GIVEN EXERCISE =
Recast every line of the data below as a numbered list, omitting any blank lines.

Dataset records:
+===+
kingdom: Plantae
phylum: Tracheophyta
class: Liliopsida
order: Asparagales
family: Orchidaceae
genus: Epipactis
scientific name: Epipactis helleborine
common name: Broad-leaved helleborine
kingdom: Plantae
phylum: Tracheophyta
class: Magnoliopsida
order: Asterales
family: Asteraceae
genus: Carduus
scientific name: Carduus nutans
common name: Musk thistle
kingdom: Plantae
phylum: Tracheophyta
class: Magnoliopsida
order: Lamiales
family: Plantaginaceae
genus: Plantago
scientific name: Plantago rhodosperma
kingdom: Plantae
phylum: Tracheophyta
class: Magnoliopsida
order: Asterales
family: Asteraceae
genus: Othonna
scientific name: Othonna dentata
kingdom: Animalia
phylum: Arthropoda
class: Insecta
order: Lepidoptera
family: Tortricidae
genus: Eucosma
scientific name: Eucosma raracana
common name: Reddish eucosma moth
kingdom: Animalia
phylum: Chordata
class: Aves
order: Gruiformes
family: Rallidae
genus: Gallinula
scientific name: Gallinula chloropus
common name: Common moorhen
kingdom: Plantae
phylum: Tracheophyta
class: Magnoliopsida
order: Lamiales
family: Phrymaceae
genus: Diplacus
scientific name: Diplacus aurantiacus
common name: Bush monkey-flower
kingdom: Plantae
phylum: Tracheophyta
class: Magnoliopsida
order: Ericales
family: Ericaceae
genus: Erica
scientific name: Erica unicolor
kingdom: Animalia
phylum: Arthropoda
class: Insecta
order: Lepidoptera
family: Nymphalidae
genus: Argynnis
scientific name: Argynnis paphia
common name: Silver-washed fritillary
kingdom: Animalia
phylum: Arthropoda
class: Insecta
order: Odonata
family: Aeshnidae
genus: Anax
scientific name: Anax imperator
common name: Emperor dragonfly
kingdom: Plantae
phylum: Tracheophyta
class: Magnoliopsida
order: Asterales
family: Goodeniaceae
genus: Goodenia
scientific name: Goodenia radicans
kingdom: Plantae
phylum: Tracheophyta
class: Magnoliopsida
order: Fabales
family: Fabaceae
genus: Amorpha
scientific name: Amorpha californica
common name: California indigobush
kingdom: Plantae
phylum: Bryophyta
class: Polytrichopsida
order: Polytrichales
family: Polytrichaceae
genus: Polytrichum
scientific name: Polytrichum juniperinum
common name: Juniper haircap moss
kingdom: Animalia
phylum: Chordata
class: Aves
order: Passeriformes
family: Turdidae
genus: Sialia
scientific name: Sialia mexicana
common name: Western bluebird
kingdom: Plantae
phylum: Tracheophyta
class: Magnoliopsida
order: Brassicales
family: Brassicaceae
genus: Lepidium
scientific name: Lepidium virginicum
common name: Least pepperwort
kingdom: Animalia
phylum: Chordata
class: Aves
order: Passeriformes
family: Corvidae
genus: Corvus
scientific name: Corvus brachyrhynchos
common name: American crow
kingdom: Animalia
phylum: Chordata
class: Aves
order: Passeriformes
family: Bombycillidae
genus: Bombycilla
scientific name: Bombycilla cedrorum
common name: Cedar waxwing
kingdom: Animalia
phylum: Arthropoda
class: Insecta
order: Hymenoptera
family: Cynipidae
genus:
+===+
TASK ANSWER =
1. kingdom: Plantae
2. phylum: Tracheophyta
3. class: Liliopsida
4. order: Asparagales
5. family: Orchidaceae
6. genus: Epipactis
7. scientific name: Epipactis helleborine
8. common name: Broad-leaved helleborine
9. kingdom: Plantae
10. phylum: Tracheophyta
11. class: Magnoliopsida
12. order: Asterales
13. family: Asteraceae
14. genus: Carduus
15. scientific name: Carduus nutans
16. common name: Musk thistle
17. kingdom: Plantae
18. phylum: Tracheophyta
19. class: Magnoliopsida
20. order: Lamiales
21. family: Plantaginaceae
22. genus: Plantago
23. scientific name: Plantago rhodosperma
24. kingdom: Plantae
25. phylum: Tracheophyta
26. class: Magnoliopsida
27. order: Asterales
28. family: Asteraceae
29. genus: Othonna
30. scientific name: Othonna dentata
31. kingdom: Animalia
32. phylum: Arthropoda
33. class: Insecta
34. order: Lepidoptera
35. family: Tortricidae
36. genus: Eucosma
37. scientific name: Eucosma raracana
38. common name: Reddish eucosma moth
39. kingdom: Animalia
40. phylum: Chordata
41. class: Aves
42. order: Gruiformes
43. family: Rallidae
44. genus: Gallinula
45. scientific name: Gallinula chloropus
46. common name: Common moorhen
47. kingdom: Plantae
48. phylum: Tracheophyta
49. class: Magnoliopsida
50. order: Lamiales
51. family: Phrymaceae
52. genus: Diplacus
53. scientific name: Diplacus aurantiacus
54. common name: Bush monkey-flower
55. kingdom: Plantae
56. phylum: Tracheophyta
57. class: Magnoliopsida
58. order: Ericales
59. family: Ericaceae
60. genus: Erica
61. scientific name: Erica unicolor
62. kingdom: Animalia
63. phylum: Arthropoda
64. class: Insecta
65. order: Lepidoptera
66. family: Nymphalidae
67. genus: Argynnis
68. scientific name: Argynnis paphia
69. common name: Silver-washed fritillary
70. kingdom: Animalia
71. phylum: Arthropoda
72. class: Insecta
73. order: Odonata
74. family: Aeshnidae
75. genus: Anax
76. scientific name: Anax imperator
77. common name: Emperor dragonfly
78. kingdom: Plantae
79. phylum: Tracheophyta
80. class: Magnoliopsida
81. order: Asterales
82. family: Goodeniaceae
83. genus: Goodenia
84. scientific name: Goodenia radicans
85. kingdom: Plantae
86. phylum: Tracheophyta
87. class: Magnoliopsida
88. order: Fabales
89. family: Fabaceae
90. genus: Amorpha
91. scientific name: Amorpha californica
92. common name: California indigobush
93. kingdom: Plantae
94. phylum: Bryophyta
95. class: Polytrichopsida
96. order: Polytrichales
97. family: Polytrichaceae
98. genus: Polytrichum
99. scientific name: Polytrichum juniperinum
100. common name: Juniper haircap moss
101. kingdom: Animalia
102. phylum: Chordata
103. class: Aves
104. order: Passeriformes
105. family: Turdidae
106. genus: Sialia
107. scientific name: Sialia mexicana
108. common name: Western bluebird
109. kingdom: Plantae
110. phylum: Tracheophyta
111. class: Magnoliopsida
112. order: Brassicales
113. family: Brassicaceae
114. genus: Lepidium
115. scientific name: Lepidium virginicum
116. common name: Least pepperwort
117. kingdom: Animalia
118. phylum: Chordata
119. class: Aves
120. order: Passeriformes
121. family: Corvidae
122. genus: Corvus
123. scientific name: Corvus brachyrhynchos
124. common name: American crow
125. kingdom: Animalia
126. phylum: Chordata
127. class: Aves
128. order: Passeriformes
129. family: Bombycillidae
130. genus: Bombycilla
131. scientific name: Bombycilla cedrorum
132. common name: Cedar waxwing
133. kingdom: Animalia
134. phylum: Arthropoda
135. class: Insecta
136. order: Hymenoptera
137. family: Cynipidae
138. genus:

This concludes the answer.